Posted by: Captain America   2005-08-11 08:59  

#2  What? Leaving the friendly confines of Boomland, Zarq and Tater, Inc.?
Posted by: Captain America   2005-08-11 08:54  

#1  From a purely Western POV, this is not surprising. These people seek peace and sanity and a place to live and raise families without fear and the external controls of tribal Sheikhs or Islamofascist Mullahs - who cares the flavor. The negative is that they will likely do what all immigrants from Islam do: bring their stinking backward brutal barbaric baggage with them and eventually, blindly, try to replicate precisely what they fled from.

From an Arab / Muzzy POV this is quite remarkable.
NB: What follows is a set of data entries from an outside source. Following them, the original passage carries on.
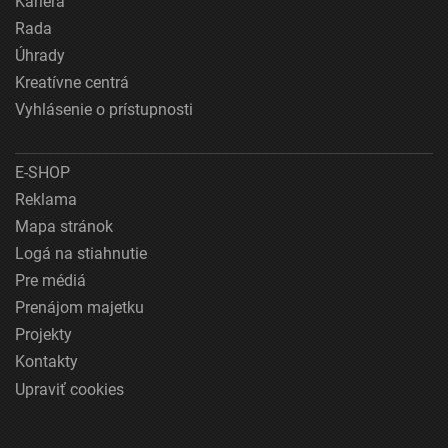
Kariéra
Rada
Úhrady
Kreatívne centrá
Vyhlásenie o prístupnosti
E-SHOP
Reklama
Mapa stránok
Logá na stiahnutie
Pre médiá
Prenájom majetku
Projekty
Kontakty
Upraviť cookies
They are acting against both their indoctrination to serve these two external Masters and their fear of retribution, for they know better than we ever will how little is required to be branded apostates or traitors and that this is actually merely a ruse, a canard, by which the power brokers of their society wield their power.

Were all Iraqis daring enough to make the choice, it would certainly simplify things for us and the Iraqi forces - everyone who didn't flee would be either a hopeless tool or mindless jihadi - or their Masters. That defines target-rich.

Sadly, I'm coming to the conclusion that the Kurds are the only significant population group in Iraq worth our efforts, thus far. They should be our first concern and our lasting allies, supported to the hilt. They will do something, great things I'd wager, with their opportunity. It's gratifying, with the above warning kept in mind, to see the bravest non-fools amongst the Arabs grab a clue and emulate them.